Show Notes

Amanda Alexander is the founding Executive Director of the Detroit Justice Center.

How Black women have built movements and cultivated joy by Amanda Alexander https://www.bostonglobe.com/2021/02/11/opinion/how-black-women-have-built-movements-cultivated-joy/

TRANSCRIPT:

ZAK: My wife does this, a lot, and I don't know how she learned it. But often, she'll be the one in a room to say the thing that other people don't have the courage to say, myself included. And, Amanda Alexander who I'm featuring on the show all week believes that when we see someone do this...When we see someone speak up and act courageously, it's important to go up to them and them them for it.

AMANDA: Yeah, I think back to...I'm a lawyer...and in law school there were these moments where it was often Black woman who would say what needed to be said, We had been talking about a case for 45-minutes and talking around the real issues of race or white supremacy or all of that and then there would be the person would just cut through it all and say what so many people were thinking and feeling and it being important to go over to that person, you know, or in the moment, in front of everyone, building on that comment so that it's something that's affirmed right there in-front of everybody else.

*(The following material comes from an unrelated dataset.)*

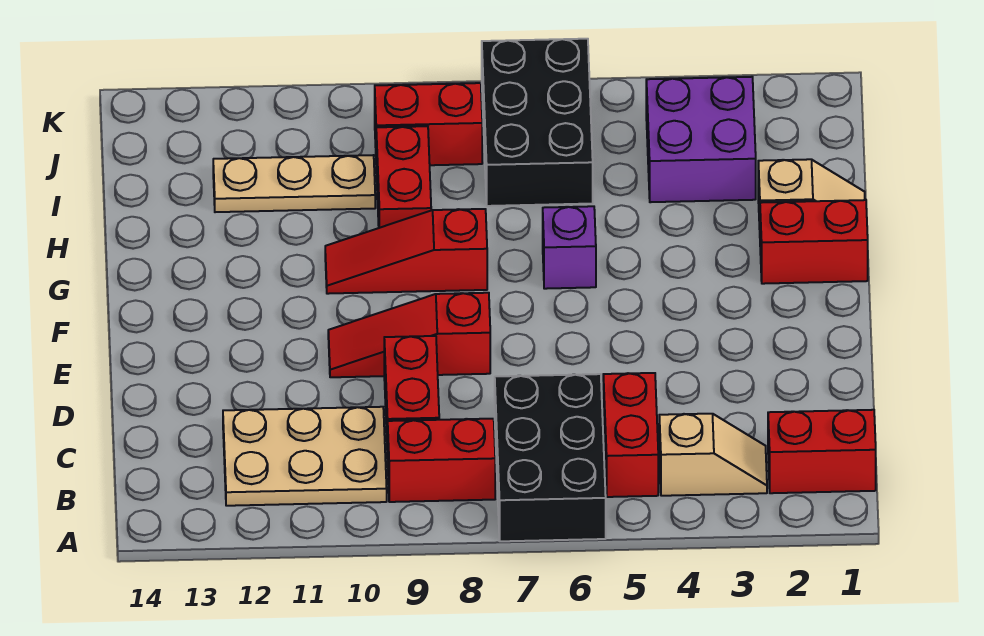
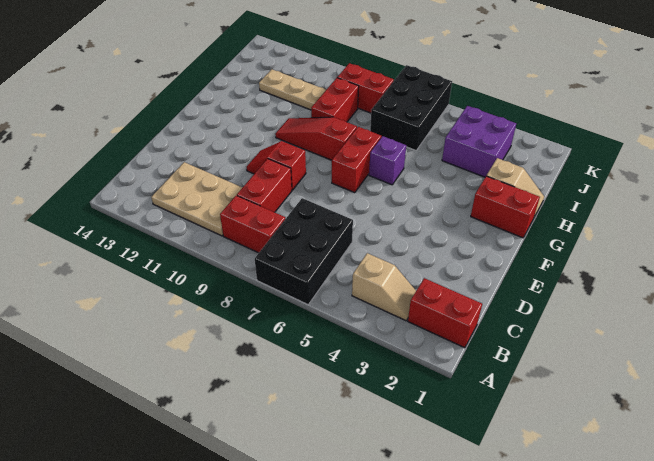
red brick B5:C5 level 1 -> red brick F7:G7 level 1
red slope E8:E10 level 1 top 8 -> red slope E9:E10 level 1 top 9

And just standing alongside that person and I think that there can never be enough people who are saying what needs to be said and so, just affirming that courage when we see it and when we hear it.

ZAK: Yeah, this should be taught in schools. Like, what an important life-skill this is, to affirm someone else's courage and to practice it yourself when you can. And we're not taught that.

AMANDA: Yeah, it's a micro-thing and I think that I learned it from a friend of mine who is just really good at that and it was a law school friend who just modeled that really well and I saw the way that their, um, affirming that courage it made it ripple. You know? So, suddenly you have not just courageous individuals but a whole community of people who are emboldened by each other's courage.

ZAK: Yeah. Yeah. Courage is contagious.

AMANDA: Yeah. I mean I think it's really then creating a culture of courage.

ZAK: All week on The Best Advice Show, I'm featuring Amanda's advice. She first collected it in the Boston Globe in a piece entitled, How Black Woman Have Built Movements and Cultivated Joy. This is part 3 of Amanda week and I'm excited to bring you two more episodes, tomorrow and Friday. Thank you so much for listening. Thank you for thanking the brave ones among you.